Blue hour is the hour after sunset or before sunrise.  The sun has set or hasn’t risen yet, but there is still some residual sunlight in the atmosphere, giving the sky a beautiful blue.  Instead of being solid inky black, the sky is often a lovely gradient from horizon to sky.  Blue hour is a great time to shoot cityscapes, landscapes and seascapes.

Blue hour is a bit of a misnomer.  We call it blue hour, but it only lasts around 20 to 40 minutes.

Soft light vs. hard light

Photographers use the term soft light to refer to light that diffuses softly.  The is a gradual difference between light and dark.  It is very flattering to people, animals, and even landscapes.  Soft light comes from a big light source relative to the subject.

Hard, or harsh light, is very high contrast.  It creates bright highlights, deep shadows and little diffusion between the two.  It’s crated by a smaller light source in relation to your subject.

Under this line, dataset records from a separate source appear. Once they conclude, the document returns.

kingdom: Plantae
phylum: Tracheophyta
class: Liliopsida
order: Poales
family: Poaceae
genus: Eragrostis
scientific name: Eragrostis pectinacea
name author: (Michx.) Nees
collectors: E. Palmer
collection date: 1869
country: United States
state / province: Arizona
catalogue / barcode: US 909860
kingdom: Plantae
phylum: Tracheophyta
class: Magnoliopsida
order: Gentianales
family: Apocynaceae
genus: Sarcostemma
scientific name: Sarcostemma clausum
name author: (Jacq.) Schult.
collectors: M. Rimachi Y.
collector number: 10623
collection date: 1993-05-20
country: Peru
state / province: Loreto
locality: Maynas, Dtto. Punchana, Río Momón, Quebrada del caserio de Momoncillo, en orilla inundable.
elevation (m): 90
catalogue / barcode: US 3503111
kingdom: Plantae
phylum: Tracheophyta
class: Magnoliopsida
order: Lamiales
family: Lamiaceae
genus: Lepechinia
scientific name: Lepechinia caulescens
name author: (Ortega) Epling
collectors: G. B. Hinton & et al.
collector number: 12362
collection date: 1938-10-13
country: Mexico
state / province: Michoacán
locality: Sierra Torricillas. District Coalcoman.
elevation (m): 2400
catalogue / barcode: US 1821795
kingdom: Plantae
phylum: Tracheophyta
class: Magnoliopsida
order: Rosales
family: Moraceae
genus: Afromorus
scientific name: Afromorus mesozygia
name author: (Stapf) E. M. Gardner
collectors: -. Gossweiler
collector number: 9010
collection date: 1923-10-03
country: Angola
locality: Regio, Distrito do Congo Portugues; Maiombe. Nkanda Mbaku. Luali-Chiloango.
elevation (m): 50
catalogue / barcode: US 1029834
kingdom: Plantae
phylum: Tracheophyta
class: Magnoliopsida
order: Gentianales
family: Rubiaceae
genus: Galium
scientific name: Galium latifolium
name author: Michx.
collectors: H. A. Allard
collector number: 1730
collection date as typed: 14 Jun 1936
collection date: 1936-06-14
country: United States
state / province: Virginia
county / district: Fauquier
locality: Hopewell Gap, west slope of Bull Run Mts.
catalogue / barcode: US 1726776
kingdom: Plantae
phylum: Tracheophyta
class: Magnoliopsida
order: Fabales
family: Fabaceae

Hard light isn’t necessarily all bad.  It can give a photo a lot of drama or edginess.  So if that’s the look you want, hard light is your tool of choice!

The two images below are examples of soft and hard light.  The first is an example of soft light (you could also consider it flat light, for that matter.)  The light is very soft and even.  Shadows are also soft (low contrast), and it changes from light to dark very gradually.

In the second image, the light is very hard.  There is a definitive edge to all the shadows and the light goes from bright to shadow very quickly.  There is a big difference between the well-lit areas and the shadows (high contrast).

soft lighting

hard lighting

The study of light

Understanding how to use light to your advantage is at the heart of photography.  Start evaluating the light around you at different times of the day.  Study the light’s direction and quality.  Watch how shadows affect your subject and how quickly an area goes from light to dark.  Then think about how you could use that light to create the effect you want in your image!

Understanding your camera and settings and nailing composition is important.  But the best photographers know light, its qualities, its shadows and the emotion it elicits.  They use light to not only flatter their subjects but also to tell a compelling story.

And study the work of others.  Look at their images and evaluate the light in the scene.  Would you call it flat lighting?  Soft lighting?  Does the photographer create separation between the background and subject with rim lighting or backlighting?  How would different lighting change the tone and feel of the image?

So ask questions about light.  Ask questions about your gear.  Ask questions about composition.  Flat flight, skunky light, soft light…learn what they mean, how to use them and you’ll be well on your way to becoming a pro yourself!